Description of the task: The required answer is a copy of each line in the entries below that includes "justify".

Source data:
....................

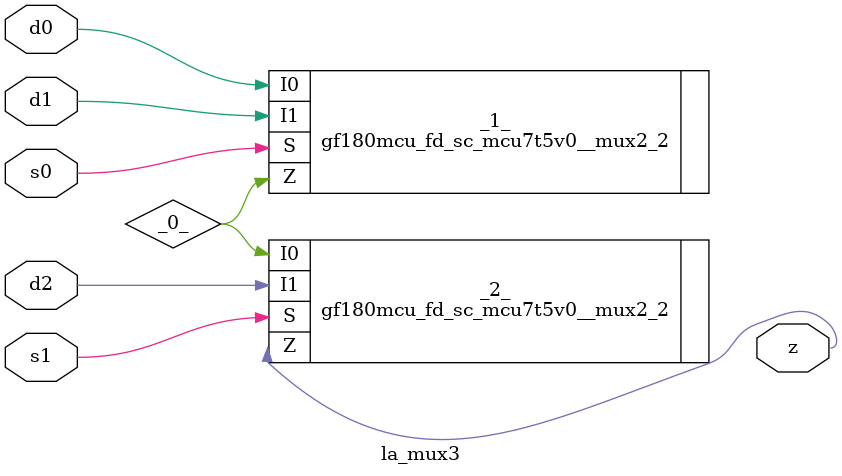
<source format=v>
/* Generated by Yosys 0.37 (git sha1 a5c7f69ed, clang 14.0.0-1ubuntu1.1 -fPIC -Os) */

module la_mux3(d0, d1, d2, s0, s1, z);
  wire _0_;
  input d0;
  wire d0;
  input d1;
  wire d1;
  input d2;
  wire d2;
  input s0;
  wire s0;
  input s1;
  wire s1;
  output z;
  wire z;
  gf180mcu_fd_sc_mcu7t5v0__mux2_2 _1_ (
    .I0(d0),
    .I1(d1),
    .S(s0),
    .Z(_0_)
  );
  gf180mcu_fd_sc_mcu7t5v0__mux2_2 _2_ (
    .I0(_0_),
    .I1(d2),
    .S(s1),
    .Z(z)
  );
endmodule

</source>
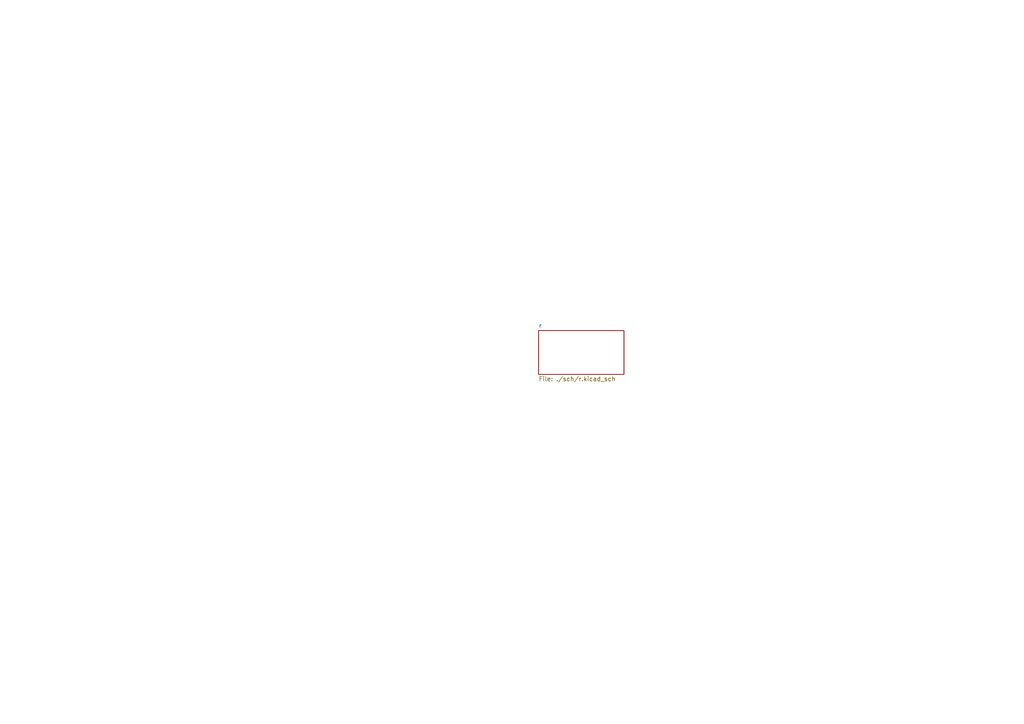
<source format=kicad_sch>
(kicad_sch (version 20230121) (generator eeschema)

  (uuid d97b04af-f940-4b37-9b46-3257568904dc)

  (paper "A4")

  


  (sheet (at 156.21 95.885) (size 24.765 12.7) (fields_autoplaced)
    (stroke (width 0.1524) (type solid))
    (fill (color 0 0 0 0.0000))
    (uuid 6b195593-9816-40e7-97c0-c6e7d22a4e06)
    (property "Sheetname" "r" (at 156.21 95.1734 0)
      (effects (font (size 1.27 1.27)) (justify left bottom))
    )
    (property "Sheetfile" "./sch/r.kicad_sch" (at 156.21 109.1696 0)
      (effects (font (size 1.27 1.27)) (justify left top))
    )
    (instances
      (project "b"
        (path "/d97b04af-f940-4b37-9b46-3257568904dc" (page "2"))
      )
    )
  )

  (sheet_instances
    (path "/" (page "1"))
  )
)

</source>
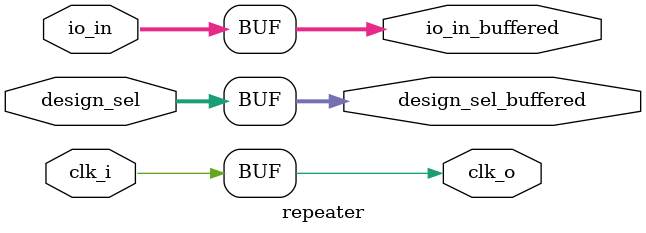
<source format=v>
`default_nettype none

module repeater(
`ifdef USE_POWER_PINS
	inout wire VSS,
	inout wire VDD,
`endif
	input clk_i,
	output clk_o,
	input [41:0] io_in,
	output [41:0] io_in_buffered,
	input [4:0] design_sel,
	output [4:0] design_sel_buffered
);

assign io_in_buffered = io_in;
assign clk_o = clk_i;
assign design_sel_buffered = design_sel;

endmodule

</source>
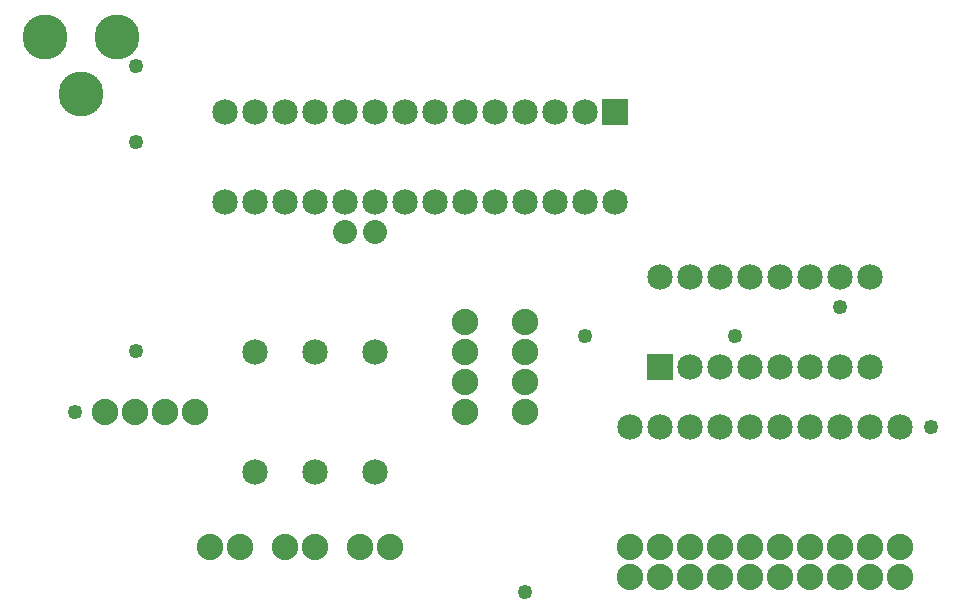
<source format=gbs>
G04 MADE WITH FRITZING*
G04 WWW.FRITZING.ORG*
G04 DOUBLE SIDED*
G04 HOLES PLATED*
G04 CONTOUR ON CENTER OF CONTOUR VECTOR*
%ASAXBY*%
%FSLAX23Y23*%
%MOIN*%
%OFA0B0*%
%SFA1.0B1.0*%
%ADD10C,0.085000*%
%ADD11C,0.150000*%
%ADD12C,0.080000*%
%ADD13C,0.088000*%
%ADD14C,0.049370*%
%ADD15R,0.085000X0.085000*%
%LNMASK0*%
G90*
G70*
G54D10*
X2222Y1722D03*
X2222Y1422D03*
X2122Y1722D03*
X2122Y1422D03*
X2022Y1722D03*
X2022Y1422D03*
X1922Y1722D03*
X1922Y1422D03*
X1822Y1722D03*
X1822Y1422D03*
X1722Y1722D03*
X1722Y1422D03*
X1622Y1722D03*
X1622Y1422D03*
X1522Y1722D03*
X1522Y1422D03*
X1422Y1722D03*
X1422Y1422D03*
X1322Y1722D03*
X1322Y1422D03*
X1222Y1722D03*
X1222Y1422D03*
X1122Y1722D03*
X1122Y1422D03*
X1022Y1722D03*
X1022Y1422D03*
X922Y1722D03*
X922Y1422D03*
G54D11*
X562Y1972D03*
X322Y1972D03*
X442Y1782D03*
G54D12*
X1322Y1322D03*
X1422Y1322D03*
G54D13*
X522Y722D03*
X622Y722D03*
X722Y722D03*
X822Y722D03*
X1372Y272D03*
X1472Y272D03*
X1122Y272D03*
X1222Y272D03*
X872Y272D03*
X972Y272D03*
G54D14*
X422Y722D03*
G54D10*
X1022Y522D03*
X1022Y922D03*
X1222Y522D03*
X1222Y922D03*
X1422Y522D03*
X1422Y922D03*
G54D13*
X1722Y1022D03*
X1722Y922D03*
X1722Y822D03*
X1722Y722D03*
X1922Y1022D03*
X1922Y922D03*
X1922Y822D03*
X1922Y722D03*
G54D10*
X2372Y872D03*
X2372Y1172D03*
X2472Y872D03*
X2472Y1172D03*
X2572Y872D03*
X2572Y1172D03*
X2672Y872D03*
X2672Y1172D03*
X2772Y872D03*
X2772Y1172D03*
X2872Y872D03*
X2872Y1172D03*
X2972Y872D03*
X2972Y1172D03*
X3072Y872D03*
X3072Y1172D03*
G54D14*
X623Y1873D03*
X623Y1621D03*
X623Y923D03*
G54D13*
X2272Y172D03*
X2372Y172D03*
X2472Y172D03*
X2572Y172D03*
X2672Y172D03*
X2772Y172D03*
X2872Y172D03*
X2972Y172D03*
X3072Y172D03*
X3172Y172D03*
X2272Y172D03*
X2372Y172D03*
X2472Y172D03*
X2572Y172D03*
X2672Y172D03*
X2772Y172D03*
X2872Y172D03*
X2972Y172D03*
X3072Y172D03*
X3172Y172D03*
X3172Y272D03*
X3072Y272D03*
X2972Y272D03*
X2872Y272D03*
X2772Y272D03*
X2672Y272D03*
X2572Y272D03*
X2472Y272D03*
X2372Y272D03*
X2272Y272D03*
G54D10*
X2272Y272D03*
X2272Y672D03*
X2872Y272D03*
X2872Y672D03*
X3072Y272D03*
X3072Y672D03*
X3172Y272D03*
X3172Y672D03*
X2772Y272D03*
X2772Y672D03*
X2972Y272D03*
X2972Y672D03*
X2372Y272D03*
X2372Y672D03*
X2472Y272D03*
X2472Y672D03*
X2672Y272D03*
X2672Y672D03*
X2572Y272D03*
X2572Y672D03*
G54D14*
X1922Y121D03*
X3273Y671D03*
X2122Y973D03*
X2621Y973D03*
X2971Y1072D03*
G54D15*
X2222Y1722D03*
X2372Y872D03*
G04 End of Mask0*
M02*
</source>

....................

Answer below:
      (effects (font (size 1.27 1.27)) (justify left bottom))
      (effects (font (size 1.27 1.27)) (justify left top))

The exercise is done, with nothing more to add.